### [Reading passage]
········

• The VOIDRUNNER'S CODEX is coming! Explore new worlds, fight oppressive empires, fend off fearsome aliens, and wield deadly psionics with this comprehensive boxed set expansion for 5E and A5E!

Worlds of Design: RPG Gods - Benign or Malign?

Most RPG settings have some form of godhood. Yet there are some age-old questions that come into play as you create religions.

Most RPG settings have some form of godhood. Yet there are some age-old questions that come into play as you create religions.

Deuses_Egipcios.png

By Unknown author - Os Deuses Egípcios – IMAGICK, CC BY-SA 4.0, File:Deuses Egipcios.png - Wikimedia Commons

Gods and “hokey religions” (to quote Han Solo in Star Wars a New Hope) are usually part of fantasy and science fiction role-playing games. From a world-building standpoint, you can approach religion as a form of philosophy, a way to guide one’s life, but a lot more people are into religion than philosophy. Rather than using a religion that resembles a modern day equivalent, let’s start from scratch by asking some fundamental questions:

How Many?​

How many gods are there? In human history, ancient gods often were members of a pantheon, a group of gods. So it is with many RPG campaigns and settings. Gods from these ancient pantheons (Greek and Roman most prominently) were superpowerful and immortal, but otherwise behaved much like humans. Less common was a single god, or a god who has an oppositional aspect (effectively another god) as in Manichaeism or Persia’s Zoroastrian religion (Ahura-Mazda and Ahriman). It has been uncommon to think that only “my” gods exist, and no others. The belief is more likely when there is only one (or two) god(s) in a religion rather than a pantheon. After all, if you can have a bunch of gods, why can't someone else, and those gods compete with one another?

········

### [Activity]
In the article about RPG gods, which religion pairs Ahura-Mazda with Ahriman? Rely only on the article about RPG gods for what follows.

········

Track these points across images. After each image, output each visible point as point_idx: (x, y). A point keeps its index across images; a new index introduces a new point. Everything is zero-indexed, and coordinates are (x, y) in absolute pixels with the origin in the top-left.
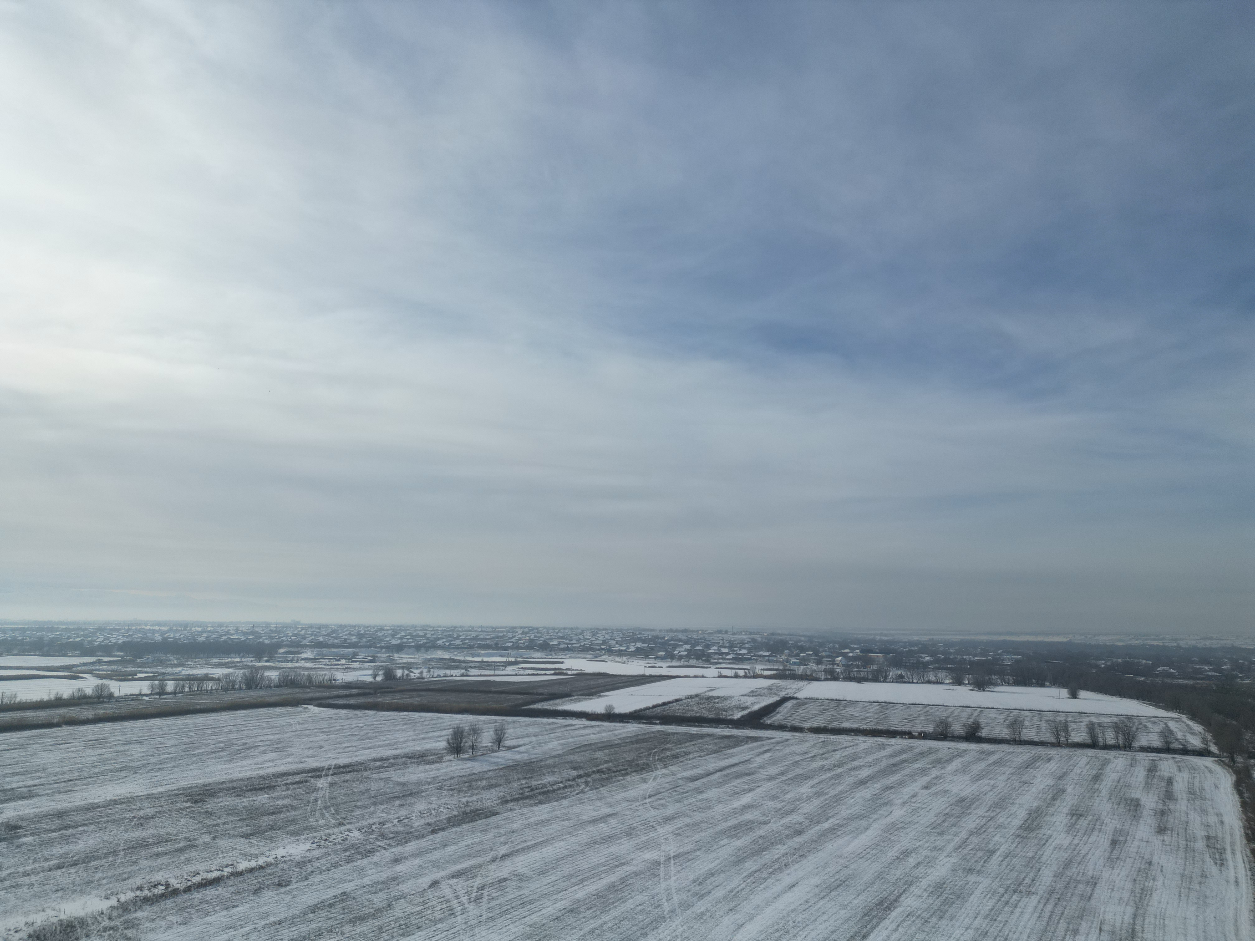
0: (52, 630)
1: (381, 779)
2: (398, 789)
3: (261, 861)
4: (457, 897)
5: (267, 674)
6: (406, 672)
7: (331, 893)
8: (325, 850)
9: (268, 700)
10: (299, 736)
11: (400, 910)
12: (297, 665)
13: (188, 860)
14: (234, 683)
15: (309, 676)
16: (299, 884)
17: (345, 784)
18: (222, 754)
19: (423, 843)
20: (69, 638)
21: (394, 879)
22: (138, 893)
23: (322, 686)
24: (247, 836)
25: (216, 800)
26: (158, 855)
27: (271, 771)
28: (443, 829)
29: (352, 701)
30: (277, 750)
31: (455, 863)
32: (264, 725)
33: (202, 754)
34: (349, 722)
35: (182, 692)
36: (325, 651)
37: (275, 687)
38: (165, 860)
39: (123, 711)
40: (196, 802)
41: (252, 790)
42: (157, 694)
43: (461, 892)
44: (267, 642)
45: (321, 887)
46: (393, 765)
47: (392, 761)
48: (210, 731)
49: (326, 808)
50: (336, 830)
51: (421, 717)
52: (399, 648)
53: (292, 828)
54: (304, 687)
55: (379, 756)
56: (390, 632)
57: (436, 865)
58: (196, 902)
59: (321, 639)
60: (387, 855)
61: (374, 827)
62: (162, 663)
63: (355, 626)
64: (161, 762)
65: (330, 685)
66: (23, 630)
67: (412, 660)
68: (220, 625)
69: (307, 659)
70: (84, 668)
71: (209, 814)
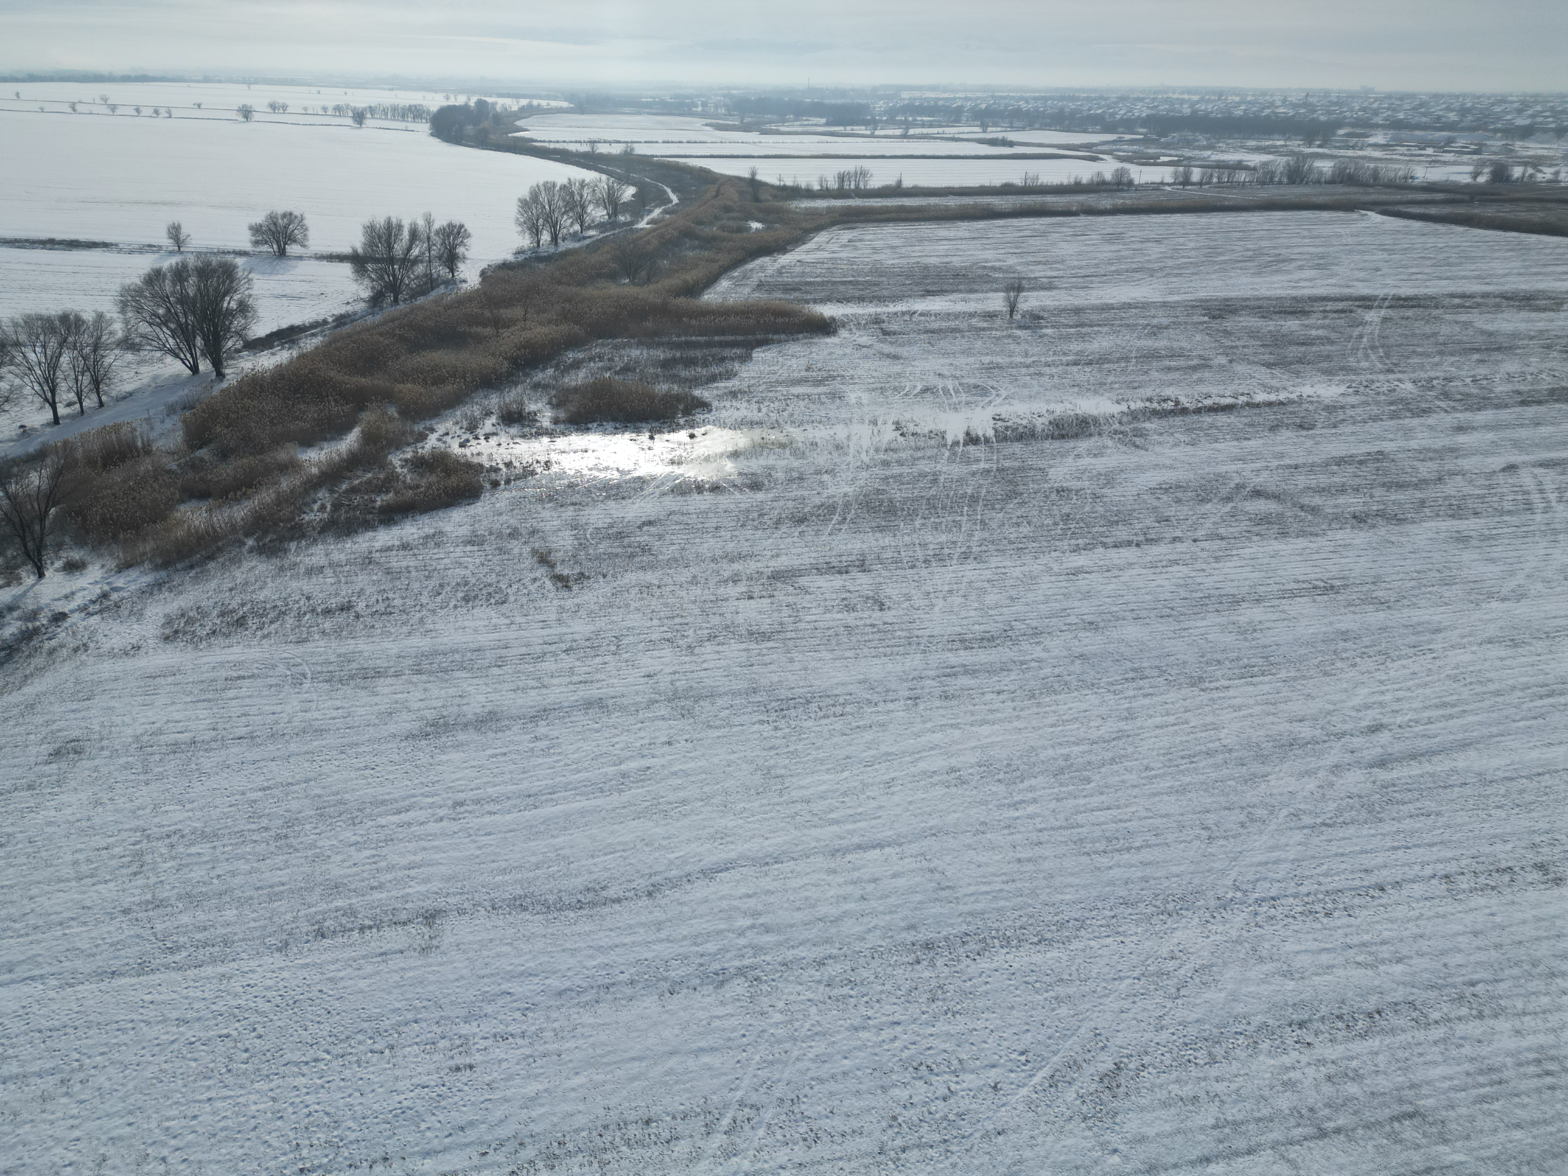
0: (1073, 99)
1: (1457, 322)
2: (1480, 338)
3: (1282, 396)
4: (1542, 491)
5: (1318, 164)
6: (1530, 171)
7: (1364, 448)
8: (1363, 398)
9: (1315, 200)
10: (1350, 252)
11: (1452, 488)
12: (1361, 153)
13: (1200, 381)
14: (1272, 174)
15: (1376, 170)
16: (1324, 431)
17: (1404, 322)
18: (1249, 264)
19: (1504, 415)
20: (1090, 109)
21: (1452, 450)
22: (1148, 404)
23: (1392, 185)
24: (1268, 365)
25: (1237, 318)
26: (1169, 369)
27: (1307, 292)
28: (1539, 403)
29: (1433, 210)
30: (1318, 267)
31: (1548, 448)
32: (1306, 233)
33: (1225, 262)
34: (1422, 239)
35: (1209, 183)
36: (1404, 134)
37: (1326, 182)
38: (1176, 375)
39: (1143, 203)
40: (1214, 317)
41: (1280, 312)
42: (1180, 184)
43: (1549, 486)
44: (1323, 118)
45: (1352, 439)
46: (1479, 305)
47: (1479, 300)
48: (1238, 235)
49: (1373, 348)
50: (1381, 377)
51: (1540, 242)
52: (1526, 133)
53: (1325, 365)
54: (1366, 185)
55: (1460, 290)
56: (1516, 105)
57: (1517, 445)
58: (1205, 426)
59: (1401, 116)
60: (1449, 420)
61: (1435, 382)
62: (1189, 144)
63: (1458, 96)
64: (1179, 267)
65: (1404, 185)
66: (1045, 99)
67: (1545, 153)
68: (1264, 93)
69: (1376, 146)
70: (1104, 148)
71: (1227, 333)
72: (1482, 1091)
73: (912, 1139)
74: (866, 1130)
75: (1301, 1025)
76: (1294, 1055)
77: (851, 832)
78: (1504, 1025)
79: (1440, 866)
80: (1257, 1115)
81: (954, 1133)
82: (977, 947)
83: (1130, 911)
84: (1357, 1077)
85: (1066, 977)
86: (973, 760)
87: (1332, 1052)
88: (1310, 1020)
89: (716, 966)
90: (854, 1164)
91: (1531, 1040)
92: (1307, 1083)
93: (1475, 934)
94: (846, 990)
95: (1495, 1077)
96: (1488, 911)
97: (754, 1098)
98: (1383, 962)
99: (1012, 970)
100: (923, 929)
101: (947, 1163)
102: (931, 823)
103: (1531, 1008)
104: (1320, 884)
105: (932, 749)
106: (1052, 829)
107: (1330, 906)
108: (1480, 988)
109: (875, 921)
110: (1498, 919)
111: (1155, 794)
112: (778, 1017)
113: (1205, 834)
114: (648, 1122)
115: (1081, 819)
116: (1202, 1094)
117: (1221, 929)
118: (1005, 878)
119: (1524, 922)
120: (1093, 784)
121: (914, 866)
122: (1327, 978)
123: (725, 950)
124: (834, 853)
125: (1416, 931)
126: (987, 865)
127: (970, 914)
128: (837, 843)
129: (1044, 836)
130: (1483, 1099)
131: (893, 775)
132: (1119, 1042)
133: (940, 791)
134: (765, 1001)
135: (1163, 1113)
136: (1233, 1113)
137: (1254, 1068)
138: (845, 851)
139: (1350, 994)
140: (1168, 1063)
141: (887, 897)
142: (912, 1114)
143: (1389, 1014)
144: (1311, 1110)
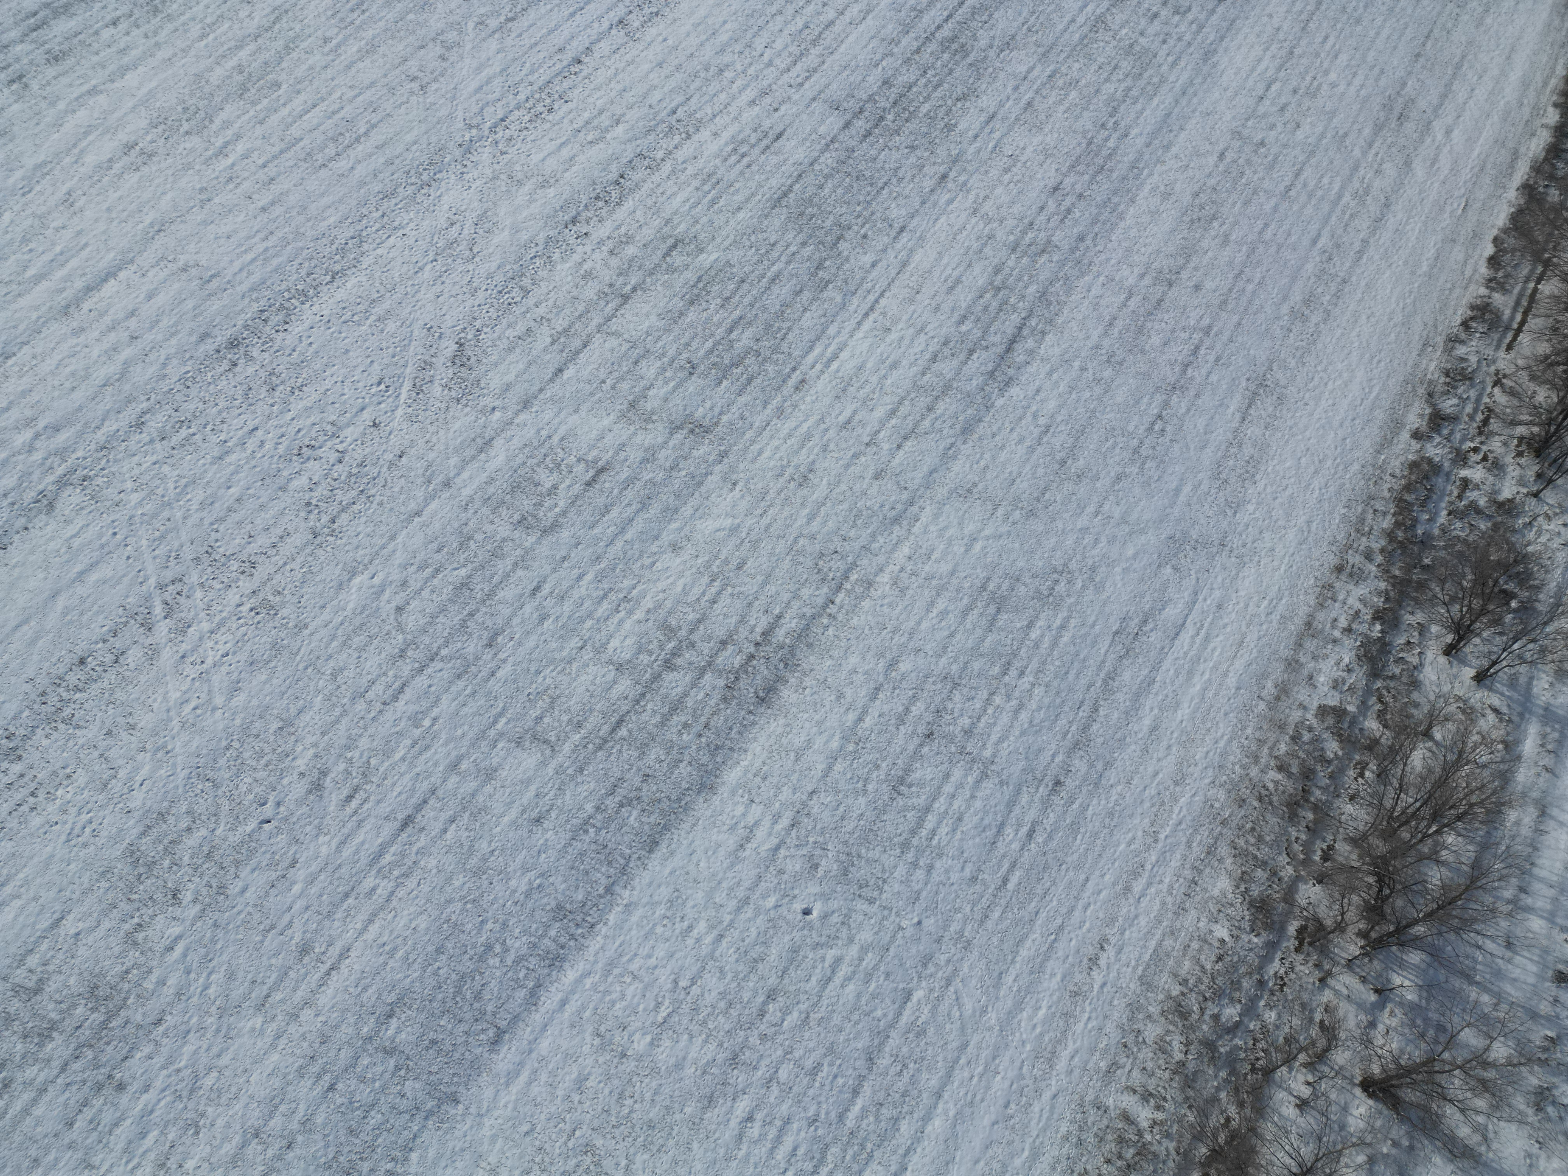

········

### [Solution for this problem]
Persia's Zoroastrian religion.